In Arkansas, the laws that govern a power of attorney were changed on January 1, 2012 by the Uniform Power of Attorney Act. So if you have a power of attorney that was created before that date, you should consult an attorney to make sure that your power of attorney is still valid under the new laws. While the new law states that those created prior to the new laws is still valid if it was valid under the old laws, having one that was created before 2012 may still complicate matters when you need to act quickly.
First, what is a power of attorney? As mentioned above, they can be created for several different purposes and written in different ways. But the simplest definition is that it gives someone else (known as the “agent”) the power to act on your behalf (the “principal”) as specified in the document. (Because of the name, some assume that only an attorney can hold these powers, but anyone that you choose can have your power of attorney, such as a spouse, sibling, parent, business partner, etc.) Common types of decisions allowed by a power of attorney include health care and financial decisions.
Since the new law was passed in Arkansas, a specific form can be used to create a valid power of attorney.
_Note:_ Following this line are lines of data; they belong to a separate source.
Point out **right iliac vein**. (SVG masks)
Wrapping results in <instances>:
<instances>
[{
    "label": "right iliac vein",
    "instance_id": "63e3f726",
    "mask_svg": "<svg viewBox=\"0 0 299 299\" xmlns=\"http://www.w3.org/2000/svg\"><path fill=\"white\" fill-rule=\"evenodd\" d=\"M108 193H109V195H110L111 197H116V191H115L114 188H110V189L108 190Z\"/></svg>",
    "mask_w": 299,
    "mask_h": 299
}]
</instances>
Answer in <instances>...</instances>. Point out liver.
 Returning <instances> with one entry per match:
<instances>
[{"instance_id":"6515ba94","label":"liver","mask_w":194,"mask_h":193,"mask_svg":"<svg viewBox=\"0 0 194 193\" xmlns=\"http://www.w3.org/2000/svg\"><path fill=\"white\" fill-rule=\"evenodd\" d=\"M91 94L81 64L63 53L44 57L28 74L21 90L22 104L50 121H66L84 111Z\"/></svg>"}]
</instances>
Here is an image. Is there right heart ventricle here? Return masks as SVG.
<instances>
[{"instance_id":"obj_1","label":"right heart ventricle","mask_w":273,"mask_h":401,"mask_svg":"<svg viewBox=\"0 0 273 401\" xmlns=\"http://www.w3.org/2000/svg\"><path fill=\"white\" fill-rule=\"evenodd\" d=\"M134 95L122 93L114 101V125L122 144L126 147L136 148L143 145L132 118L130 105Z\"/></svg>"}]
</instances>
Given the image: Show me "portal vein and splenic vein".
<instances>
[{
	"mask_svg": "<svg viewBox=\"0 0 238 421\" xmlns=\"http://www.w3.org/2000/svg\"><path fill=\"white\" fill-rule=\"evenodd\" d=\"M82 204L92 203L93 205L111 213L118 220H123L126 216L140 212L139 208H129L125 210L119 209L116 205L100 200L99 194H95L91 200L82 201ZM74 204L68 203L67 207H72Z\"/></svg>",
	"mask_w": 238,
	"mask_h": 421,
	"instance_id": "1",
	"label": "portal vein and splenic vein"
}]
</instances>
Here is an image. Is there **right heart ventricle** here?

While other forms may be used, they may not be granted the same protections as the new “statutory form” for a power of attorney. When the new form is presented to someone with a request to act on it, the person or institution (such as a bank) it is presented to must accept it without requiring a different form or additional information. This part of the law is a response to the practices of some banks and other businesses to require the use of their own form. Under the new law, they can no longer do this, subject to other exceptions in the Act. If the statutory form is not accepted, the power of attorney may be enforced under a court order which will also require the business to pay any attorney’s fees and court costs spent to enforce it.
Because of the presumption of validity given to the new statutory form power of attorney, the common practice of purchasing a power of attorney online or writing one yourself would be ill-advised. Your effort and expense may not only create a power of attorney without the presumptions, but could even be useless under the new laws. Working with an experienced estate planning attorney to make sure that your power of attorney meets the new criteria and gives your agent the ability to do what you need him or her to do and that the power of attorney will be accepted when you need it to be can be critical to your peace of mind.